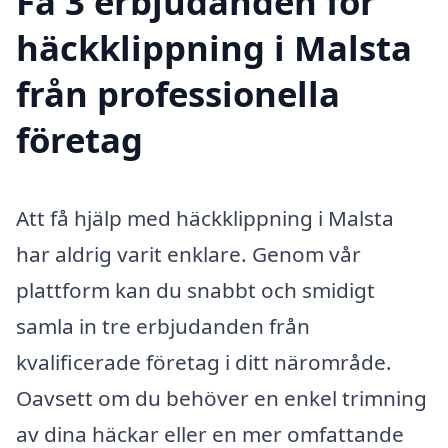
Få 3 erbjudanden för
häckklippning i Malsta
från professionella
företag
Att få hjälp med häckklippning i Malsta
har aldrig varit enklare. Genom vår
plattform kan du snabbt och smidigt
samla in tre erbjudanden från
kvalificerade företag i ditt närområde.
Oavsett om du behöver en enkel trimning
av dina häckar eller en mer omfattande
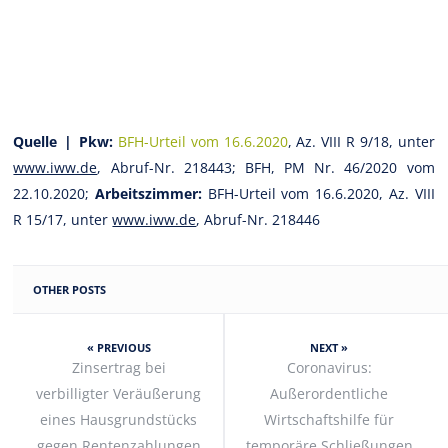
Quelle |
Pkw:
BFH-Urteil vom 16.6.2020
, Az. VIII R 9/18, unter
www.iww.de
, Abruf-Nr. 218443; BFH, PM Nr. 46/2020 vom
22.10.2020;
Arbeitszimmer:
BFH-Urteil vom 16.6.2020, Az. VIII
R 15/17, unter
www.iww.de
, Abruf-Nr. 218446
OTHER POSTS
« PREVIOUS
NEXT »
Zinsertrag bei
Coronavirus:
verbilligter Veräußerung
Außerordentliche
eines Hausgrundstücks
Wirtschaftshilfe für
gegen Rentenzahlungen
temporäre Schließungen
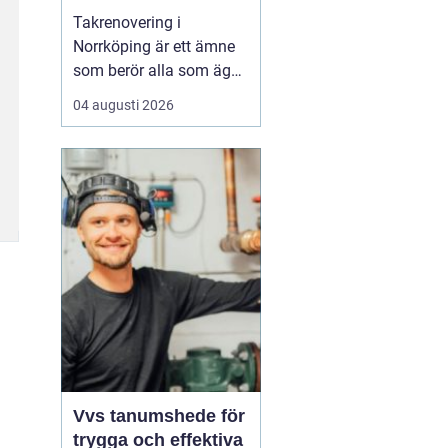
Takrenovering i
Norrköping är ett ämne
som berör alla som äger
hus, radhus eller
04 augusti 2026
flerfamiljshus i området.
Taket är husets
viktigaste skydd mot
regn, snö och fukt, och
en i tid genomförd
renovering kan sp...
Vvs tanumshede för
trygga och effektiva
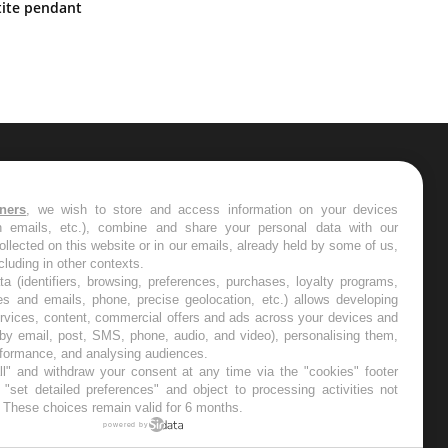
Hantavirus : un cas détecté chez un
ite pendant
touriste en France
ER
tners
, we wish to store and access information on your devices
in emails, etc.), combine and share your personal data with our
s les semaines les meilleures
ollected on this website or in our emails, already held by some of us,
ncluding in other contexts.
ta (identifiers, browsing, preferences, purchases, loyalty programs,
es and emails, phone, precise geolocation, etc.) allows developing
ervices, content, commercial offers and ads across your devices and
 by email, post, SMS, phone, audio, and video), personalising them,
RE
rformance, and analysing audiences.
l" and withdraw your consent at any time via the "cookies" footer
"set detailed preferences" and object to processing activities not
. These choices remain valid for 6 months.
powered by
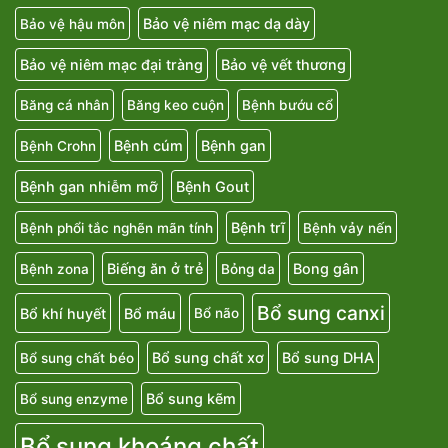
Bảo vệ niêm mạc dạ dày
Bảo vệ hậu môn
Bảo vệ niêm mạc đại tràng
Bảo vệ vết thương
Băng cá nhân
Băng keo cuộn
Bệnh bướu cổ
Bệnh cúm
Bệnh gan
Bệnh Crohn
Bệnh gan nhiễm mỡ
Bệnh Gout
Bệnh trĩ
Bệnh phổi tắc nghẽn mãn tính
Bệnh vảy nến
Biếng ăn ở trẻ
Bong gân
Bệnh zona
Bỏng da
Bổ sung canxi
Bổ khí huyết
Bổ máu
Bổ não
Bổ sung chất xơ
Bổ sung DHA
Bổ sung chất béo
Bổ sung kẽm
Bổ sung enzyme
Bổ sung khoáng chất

**********

**Task directions**
The expected output is the lines from the one holding "Bệnh gan nhiễm mỡ" through the last line of the data, exactly as they appear, with nothing before or after.

**Response area**
Bệnh gan nhiễm mỡ
Bệnh Gout
Bệnh trĩ
Bệnh phổi tắc nghẽn mãn tính
Bệnh vảy nến
Biếng ăn ở trẻ
Bong gân
Bệnh zona
Bỏng da
Bổ sung canxi
Bổ khí huyết
Bổ máu
Bổ não
Bổ sung chất xơ
Bổ sung DHA
Bổ sung chất béo
Bổ sung kẽm
Bổ sung enzyme
Bổ sung khoáng chất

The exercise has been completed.